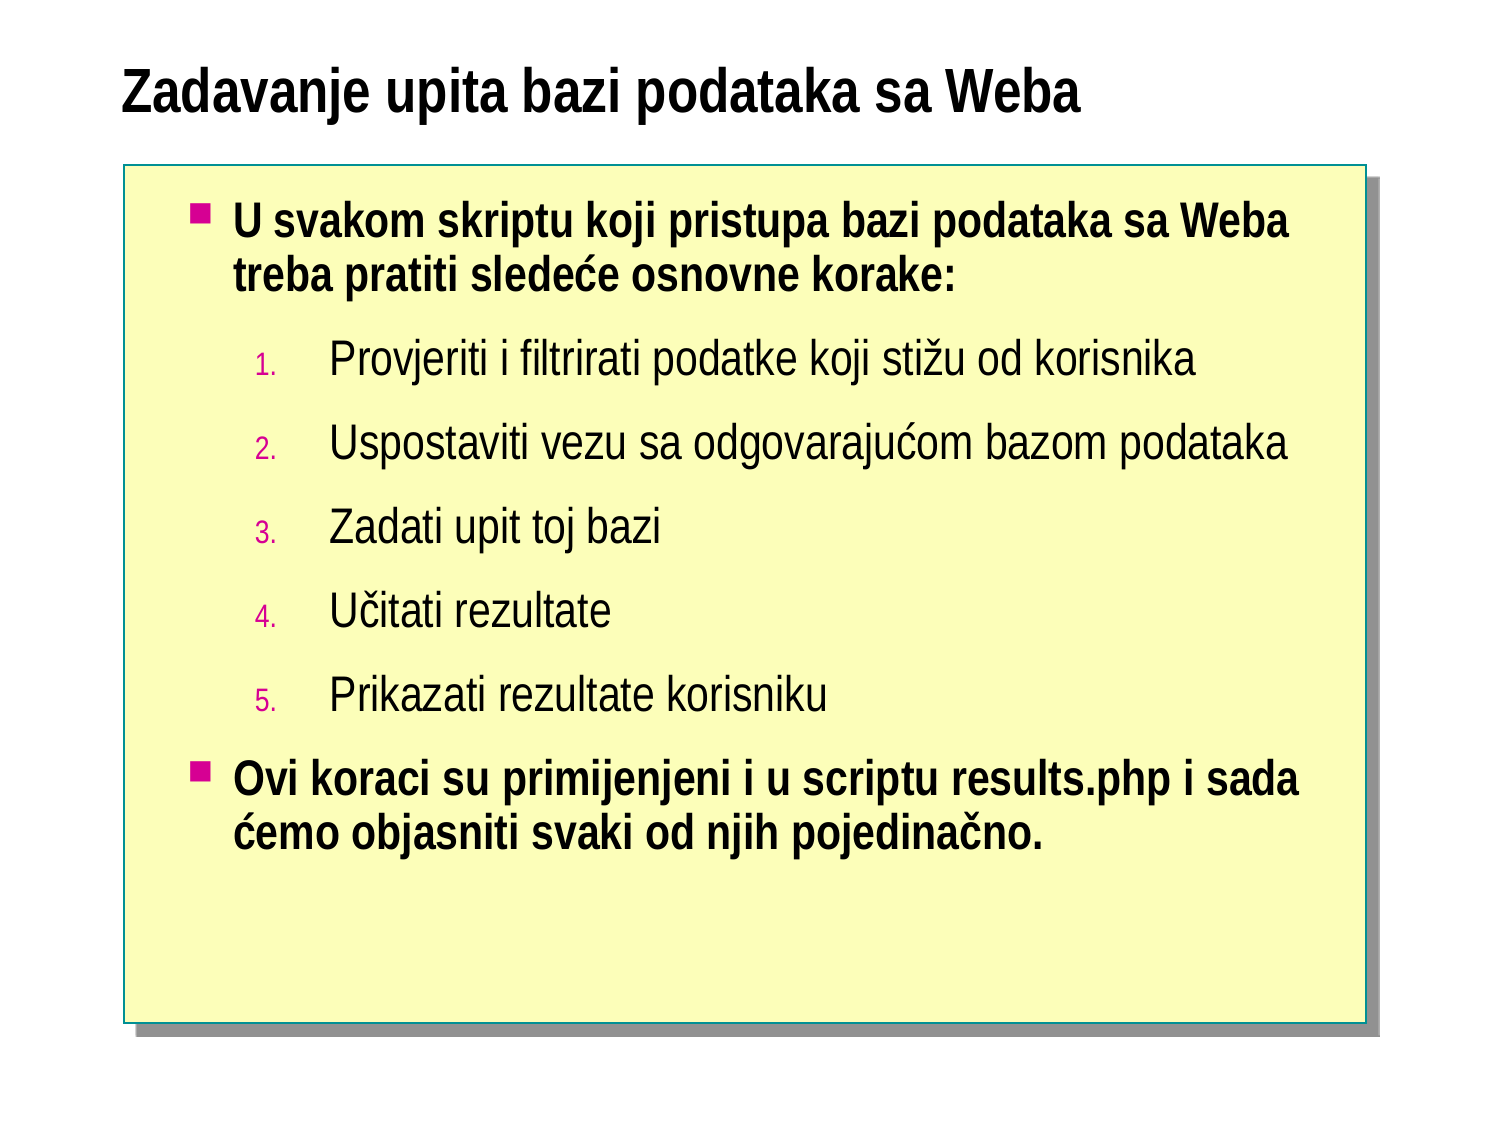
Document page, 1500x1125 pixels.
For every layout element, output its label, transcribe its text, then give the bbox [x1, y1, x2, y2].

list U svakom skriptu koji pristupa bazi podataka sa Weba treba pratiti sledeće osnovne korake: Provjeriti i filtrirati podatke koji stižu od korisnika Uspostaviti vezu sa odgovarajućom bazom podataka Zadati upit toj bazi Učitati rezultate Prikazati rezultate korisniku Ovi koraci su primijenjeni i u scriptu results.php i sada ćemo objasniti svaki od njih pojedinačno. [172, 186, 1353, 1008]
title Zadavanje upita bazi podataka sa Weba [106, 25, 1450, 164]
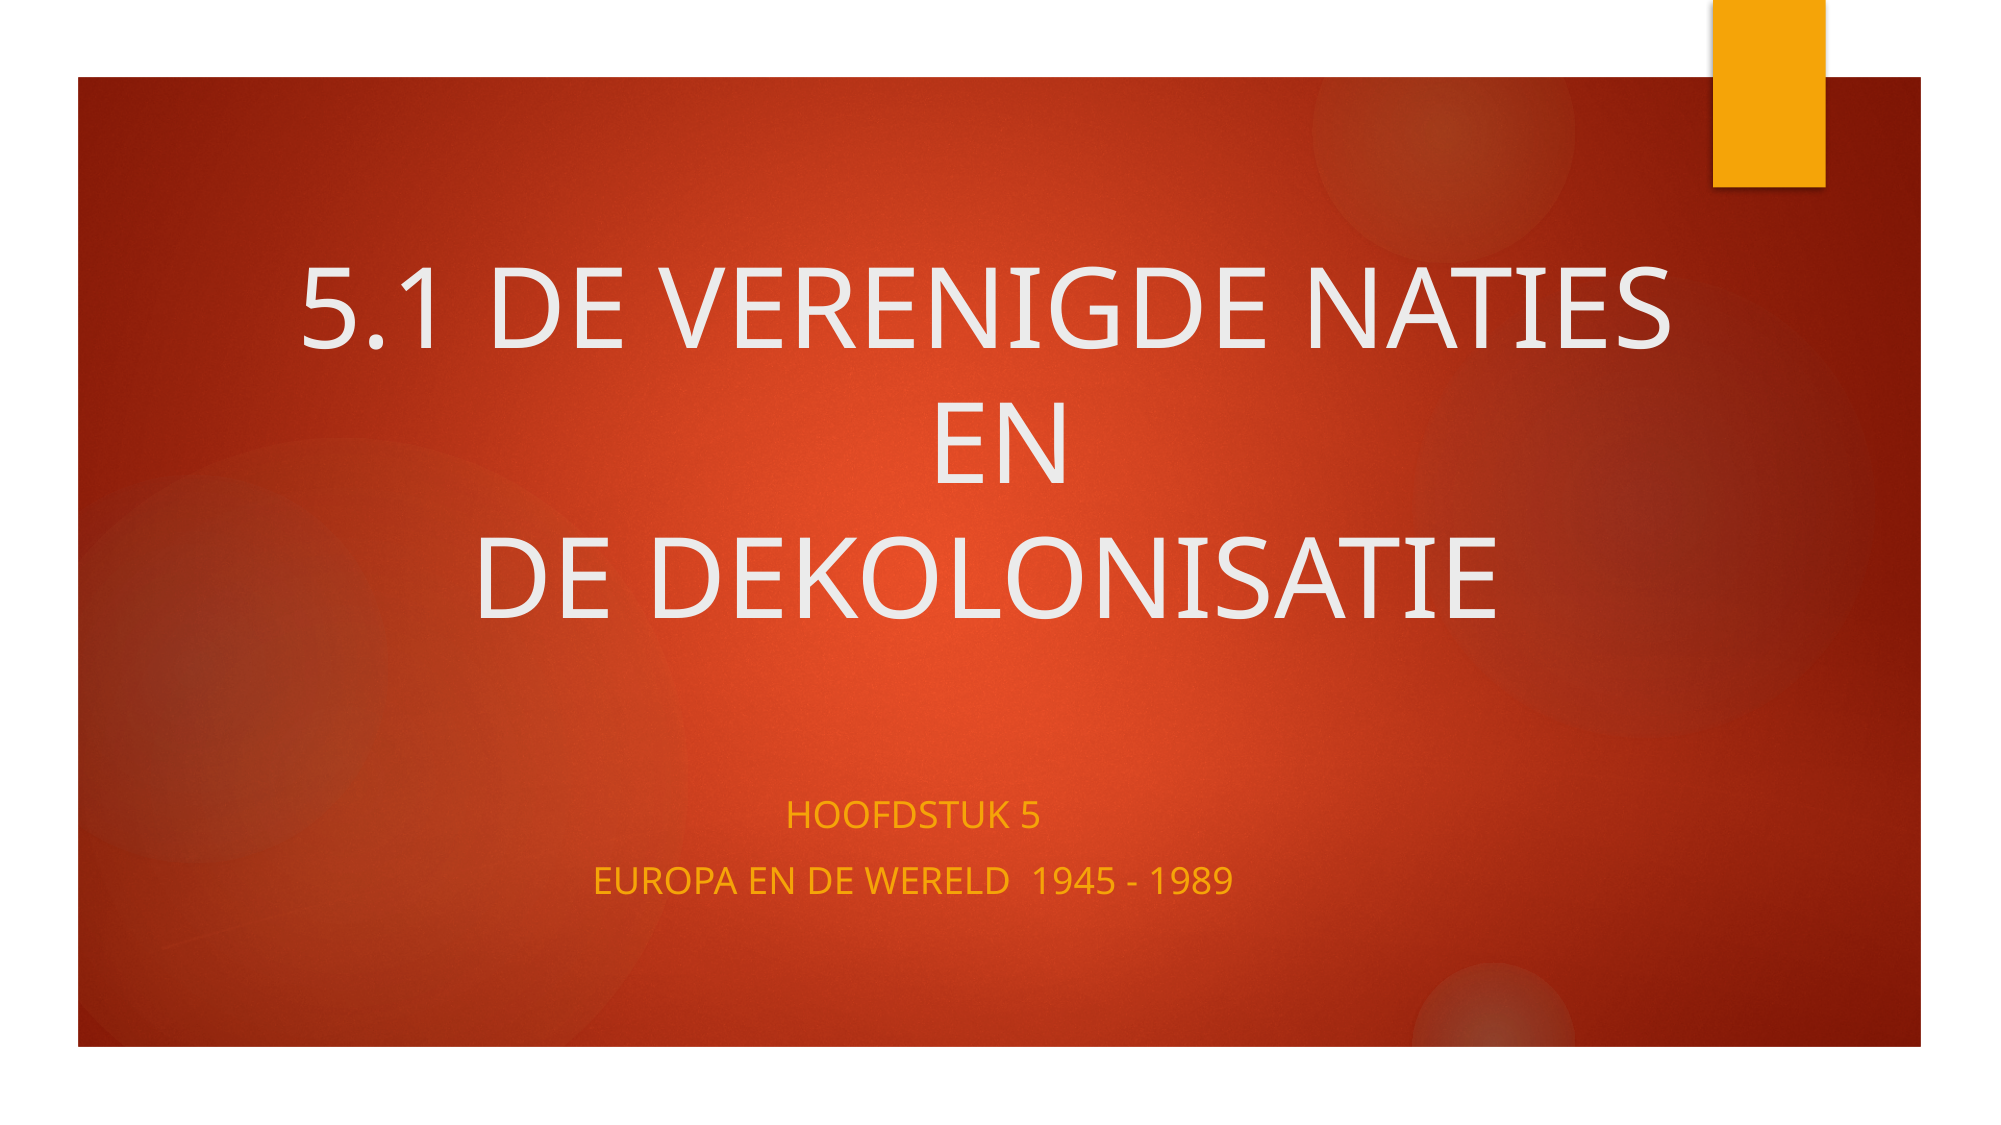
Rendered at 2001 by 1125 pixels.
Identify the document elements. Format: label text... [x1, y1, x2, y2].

» WHAT NEEDS TO BE DONE
Using the listing above, show each line with the word "pixels" in it.

» PROBLEM SOLUTION
Document page, 1500x1125 pixels.
Rendered at 2001 by 1125 pixels.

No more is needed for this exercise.